1. Field of the Invention
This invention relates generally to heat engines and refrigeration apparatus and more particularly to a combination heat engine and cryogenic refrigeration apparatus that utilizes a low temperature heat source and a mixture of a non-condensable gas and a condensable gas to produce power and refrigeration simultaneously.
2. Brief Description of the Prior Art
The development of the 2nd Law of Thermodynamics is based primarily on heat engine analysis. The gist of Kelvin's statement of the 2nd Law Of Thermodynamics is that no cylic process is possible whose sole result is a flow of heat from a single reservoir and the performance of equivalent work.
It is known that any system operating on a cycle and receiving heat while doing work must also have a heat-rejection process as part of the cycle. A heat-rejection or heat-recuperation process may be make up in closed cycles with only a single external heat reservoir provided that the work medium is a combined mixture of a non-condensable first gas and a condensable second gas, wherein the condensable second gas is used as an internal cold reservoir to carry out the heat-rejection process and the non-condensable first is isothermally compressed and adiabatically expanded performing useful work. Therefore, it is possible to construct a heat engine which will do work and exchange heat with a single external heat reservoir.
The present invention employs a sliding-blade gas/liquid compressor operating in a closed cyle which effectively isothermally compresses a two-phase working medium mixture of gas and fine dispersed liquid (heat capacitance phase) which absorbs adiabatic heat in the compression process.
Most conventional high speed gas turbine compressor are not able to operate utilizing a two-phase gas/liquid medium since a liquid of the mixture produces destructive erosion of blades. In the present invention the liquid phase is not a destructive factor for the sliding-blade gas/liquid compressor, but instead, improves the compression process by providing the means for hydraulically packing the clearances.

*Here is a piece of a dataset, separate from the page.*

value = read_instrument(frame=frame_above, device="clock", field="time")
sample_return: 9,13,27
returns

Sliding-vane pumps are known in the art which are designed for performing a plurality of function in which vane radial travel is accomplished by the interaction between vane tips with the internal body bore. Ruzic, U.S. Pat. No. 5,144,802 discloses such a rotary fluid apparatus having pairs of connected vanes.

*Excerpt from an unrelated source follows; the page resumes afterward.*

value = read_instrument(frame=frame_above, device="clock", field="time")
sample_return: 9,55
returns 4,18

The principle disadvantage of such apparatus is that their design does not allow inlet and outlet channels at the full width of operating chambers which lowers its filling coefficient and leads to elevated hydrodynamic losses and also causes intensive wear of the vane tips. Moreover, lubricant is, present in the operating chamber which excludes it's application as a gas/liquid compressor.
Hiroshi et al, U.S. Pat. No. 5,044,910 discloses a vane pump with rotatable drive means for vanes wherein the vane tips are prevented from contacting the internal body bore. However, in this type of pump, the vane movement control means are positioned in the operating chambers and are not protected from interaction with the working medium. Moreover, the short vanes extend maximally in rotor slots and are subjected to large bending loads that subject the slot area to distortion and results in increased resistance as they slide in the slots.
Vane-type rotary pumps are also known in the art wherein the vanes are prevented from contacting the internal bore of the body. Chi, U.S. Pat. No. 5,385,458 discloses a vane-type rotary compressor. Eckharolt, U.S. Pat. No. 5,316,456 discloses a slide vane machine. Clerc, U.S. Pat. No. 2,562,698 discloses a rotary compressor having short vanes resting on rollers. Because of the large bending moment, such short vanes do not give full value positive effect.
One of the main disadvantages of the aforementioned apparatus is their intolerance of small amounts of liquids, because the critical surfaces of the structures requiring lubrication are not isolated from the working medium. For example, vane tips sliding over the fixed wall, vane movement control means and the like.
The sliding-blade gas/liquid compressor of the present invention overcomes the above described problems.